(Material shown begins)

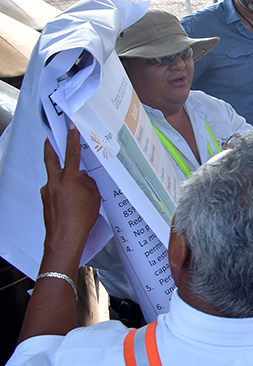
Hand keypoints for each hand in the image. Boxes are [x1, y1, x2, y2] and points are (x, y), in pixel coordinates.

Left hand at [41, 127, 100, 268]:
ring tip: (77, 185)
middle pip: (50, 158)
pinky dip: (63, 189)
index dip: (71, 139)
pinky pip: (55, 188)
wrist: (64, 238)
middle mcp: (54, 182)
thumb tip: (84, 177)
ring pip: (55, 176)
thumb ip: (89, 183)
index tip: (71, 127)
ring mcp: (47, 191)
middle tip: (52, 136)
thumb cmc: (80, 220)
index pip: (71, 154)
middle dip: (51, 146)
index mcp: (68, 179)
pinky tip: (73, 198)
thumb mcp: (94, 198)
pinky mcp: (46, 200)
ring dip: (63, 175)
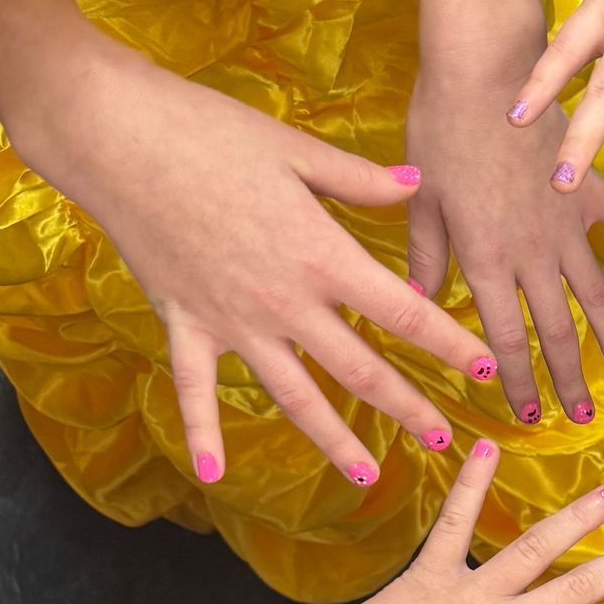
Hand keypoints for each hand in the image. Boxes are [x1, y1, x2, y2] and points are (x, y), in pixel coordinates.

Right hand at [26, 39, 490, 483]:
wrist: (115, 133)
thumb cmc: (208, 129)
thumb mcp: (295, 148)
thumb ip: (361, 179)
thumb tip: (419, 183)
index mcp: (322, 255)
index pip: (406, 313)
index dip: (451, 346)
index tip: (488, 372)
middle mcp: (285, 301)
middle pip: (361, 369)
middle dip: (408, 408)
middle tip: (444, 440)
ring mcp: (233, 319)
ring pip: (295, 395)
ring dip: (335, 438)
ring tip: (369, 473)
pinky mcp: (186, 322)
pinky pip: (196, 389)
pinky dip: (203, 431)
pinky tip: (215, 471)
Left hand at [407, 21, 603, 422]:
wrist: (484, 67)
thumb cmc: (439, 126)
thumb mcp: (419, 197)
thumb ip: (427, 254)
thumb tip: (419, 301)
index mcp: (486, 259)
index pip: (504, 338)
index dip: (517, 380)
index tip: (529, 414)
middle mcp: (533, 254)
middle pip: (555, 331)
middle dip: (569, 379)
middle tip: (585, 417)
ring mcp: (567, 223)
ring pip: (595, 295)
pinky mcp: (589, 188)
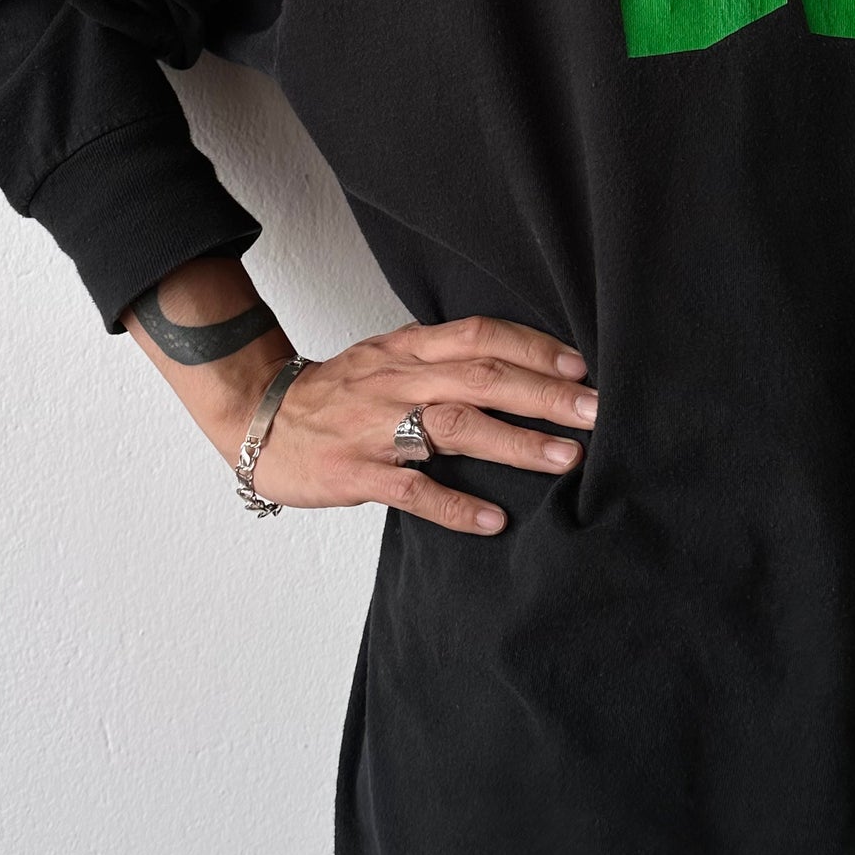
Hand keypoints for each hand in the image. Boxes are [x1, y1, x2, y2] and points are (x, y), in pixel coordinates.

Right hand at [234, 314, 596, 534]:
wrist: (258, 417)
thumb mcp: (388, 358)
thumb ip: (444, 357)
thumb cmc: (338, 393)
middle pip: (480, 377)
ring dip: (515, 442)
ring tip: (565, 459)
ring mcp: (375, 427)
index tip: (581, 366)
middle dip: (544, 394)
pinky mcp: (355, 472)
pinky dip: (455, 506)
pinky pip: (412, 490)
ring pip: (454, 426)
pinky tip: (493, 519)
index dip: (532, 348)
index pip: (479, 336)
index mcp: (407, 349)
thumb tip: (519, 363)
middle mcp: (396, 381)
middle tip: (596, 411)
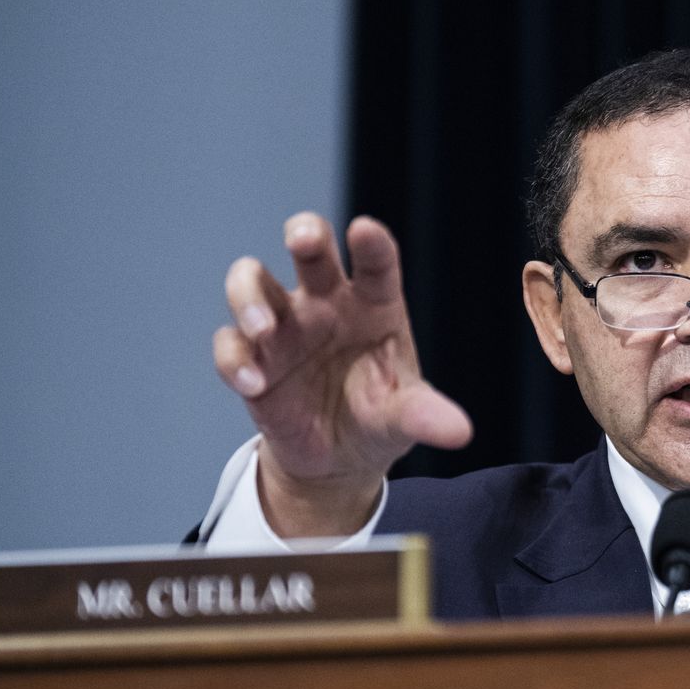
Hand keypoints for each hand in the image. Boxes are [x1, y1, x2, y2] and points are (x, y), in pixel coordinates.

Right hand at [212, 213, 471, 536]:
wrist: (338, 458)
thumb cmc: (379, 417)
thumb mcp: (405, 418)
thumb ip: (426, 416)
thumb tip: (460, 433)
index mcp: (374, 303)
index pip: (376, 263)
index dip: (371, 244)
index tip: (365, 230)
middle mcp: (326, 302)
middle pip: (309, 247)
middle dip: (304, 233)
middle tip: (303, 240)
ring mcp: (284, 324)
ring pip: (251, 281)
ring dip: (250, 297)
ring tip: (263, 328)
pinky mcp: (251, 357)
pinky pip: (229, 344)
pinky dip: (235, 359)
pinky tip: (254, 384)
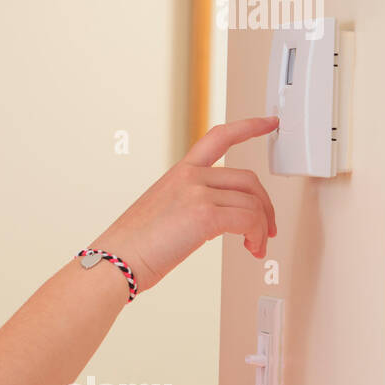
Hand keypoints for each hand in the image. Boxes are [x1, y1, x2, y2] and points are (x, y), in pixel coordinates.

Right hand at [87, 116, 278, 295]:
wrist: (116, 261)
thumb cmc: (133, 245)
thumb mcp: (161, 210)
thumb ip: (189, 203)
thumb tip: (214, 219)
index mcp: (179, 173)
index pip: (219, 137)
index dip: (249, 127)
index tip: (268, 123)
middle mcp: (190, 177)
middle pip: (248, 179)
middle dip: (265, 205)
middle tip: (266, 227)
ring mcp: (197, 193)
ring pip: (253, 203)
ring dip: (261, 227)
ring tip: (255, 245)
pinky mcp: (205, 215)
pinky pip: (249, 220)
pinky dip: (256, 236)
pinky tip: (251, 248)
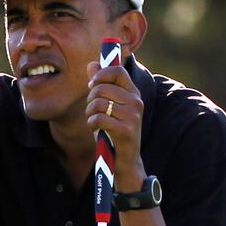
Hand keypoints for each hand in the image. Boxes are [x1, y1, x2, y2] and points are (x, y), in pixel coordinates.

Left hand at [86, 61, 145, 188]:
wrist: (125, 161)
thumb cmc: (114, 132)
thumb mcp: (108, 107)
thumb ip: (101, 85)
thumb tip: (92, 64)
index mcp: (133, 93)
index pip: (117, 71)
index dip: (101, 74)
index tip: (92, 85)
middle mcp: (136, 102)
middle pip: (102, 88)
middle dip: (90, 99)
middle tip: (92, 110)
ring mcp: (132, 116)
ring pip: (98, 103)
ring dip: (89, 113)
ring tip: (94, 121)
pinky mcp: (126, 130)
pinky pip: (99, 118)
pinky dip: (92, 124)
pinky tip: (95, 130)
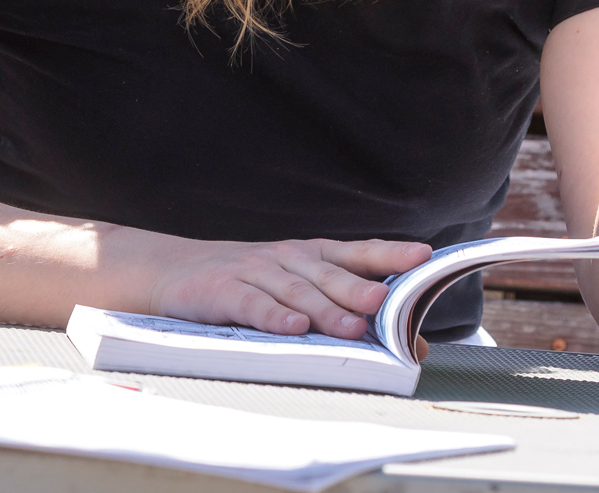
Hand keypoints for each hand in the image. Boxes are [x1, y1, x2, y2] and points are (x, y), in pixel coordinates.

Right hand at [147, 237, 430, 340]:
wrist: (174, 271)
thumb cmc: (250, 283)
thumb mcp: (298, 292)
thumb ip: (352, 313)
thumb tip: (418, 346)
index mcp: (311, 256)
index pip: (357, 252)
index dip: (389, 254)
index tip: (423, 256)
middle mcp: (288, 259)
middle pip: (328, 273)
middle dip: (358, 287)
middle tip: (383, 302)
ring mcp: (255, 272)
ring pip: (295, 291)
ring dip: (324, 308)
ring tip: (350, 326)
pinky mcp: (223, 291)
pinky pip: (252, 304)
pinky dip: (273, 316)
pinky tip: (292, 328)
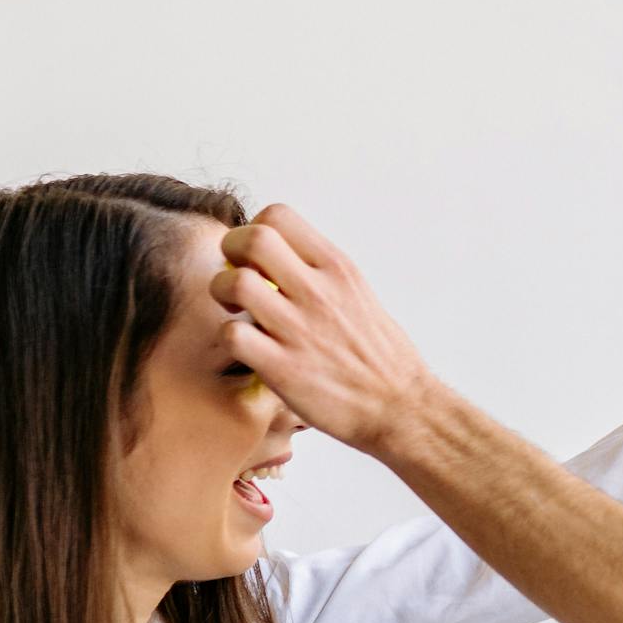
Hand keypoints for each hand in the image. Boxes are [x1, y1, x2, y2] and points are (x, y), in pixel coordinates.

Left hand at [213, 207, 437, 453]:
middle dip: (230, 252)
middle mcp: (318, 292)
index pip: (278, 215)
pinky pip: (232, 335)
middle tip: (237, 276)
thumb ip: (320, 272)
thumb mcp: (359, 294)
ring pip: (234, 283)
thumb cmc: (380, 356)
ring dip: (222, 294)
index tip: (258, 257)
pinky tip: (246, 347)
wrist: (400, 407)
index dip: (254, 230)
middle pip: (252, 239)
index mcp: (337, 268)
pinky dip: (228, 338)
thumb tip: (283, 257)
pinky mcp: (283, 369)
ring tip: (237, 311)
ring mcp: (299, 330)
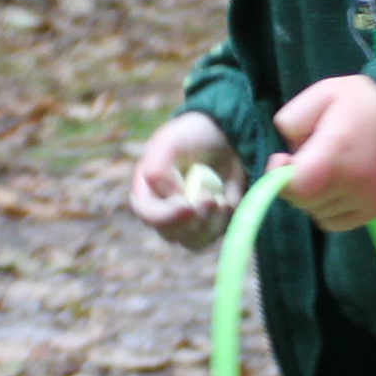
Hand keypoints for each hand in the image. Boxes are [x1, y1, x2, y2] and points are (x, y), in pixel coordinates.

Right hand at [129, 112, 245, 245]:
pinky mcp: (211, 224)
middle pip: (172, 234)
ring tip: (220, 199)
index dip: (166, 216)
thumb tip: (172, 197)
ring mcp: (188, 222)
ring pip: (194, 241)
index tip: (187, 204)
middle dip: (194, 219)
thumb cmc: (191, 135)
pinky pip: (218, 235)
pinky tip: (228, 198)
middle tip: (210, 196)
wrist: (224, 134)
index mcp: (147, 192)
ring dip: (211, 223)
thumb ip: (159, 169)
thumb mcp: (170, 142)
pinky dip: (226, 220)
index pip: (149, 215)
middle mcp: (164, 212)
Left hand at [271, 75, 375, 230]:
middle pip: (305, 201)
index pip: (300, 187)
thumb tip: (287, 152)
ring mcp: (370, 201)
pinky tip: (335, 187)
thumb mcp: (323, 92)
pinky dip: (327, 209)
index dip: (281, 178)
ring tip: (326, 170)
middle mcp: (357, 183)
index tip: (282, 159)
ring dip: (313, 197)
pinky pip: (334, 223)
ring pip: (318, 214)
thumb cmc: (361, 103)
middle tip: (307, 158)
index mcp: (340, 151)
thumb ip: (294, 118)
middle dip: (296, 182)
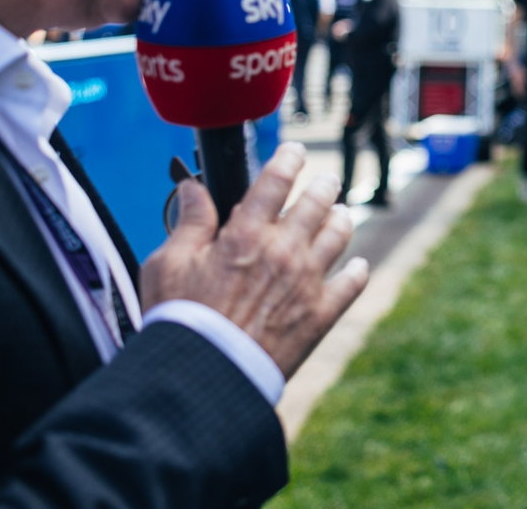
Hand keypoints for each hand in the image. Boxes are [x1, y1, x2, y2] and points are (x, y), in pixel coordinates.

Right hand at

(Material shown ends)

# Required work
Nothing but the lines above, starting at the line that contains "thumb mcp: (359, 294)" and ending at the line that contains "pinky mcp: (211, 224)", should be given again, exactly and without the pictures.

# Output
thumb mcp: (359, 294)
ring pip: (234, 283)
thumb cmc: (380, 356)
ring dip: (222, 294)
index tip: (258, 257)
pinky tip: (246, 347)
wrist: (400, 407)
index dip: (254, 230)
middle pip: (252, 239)
index mcp: (337, 268)
pinky dip: (228, 338)
thumb tip: (283, 257)
pinky mcp: (283, 369)
ring tip: (237, 311)
ring mcp: (299, 330)
Hand keypoints for each hand in the image. Boxes are [x1, y1, x2, y2] and points are (x, y), in pixel coordinates.

Right hand at [129, 112, 245, 245]:
pinky mcp: (211, 224)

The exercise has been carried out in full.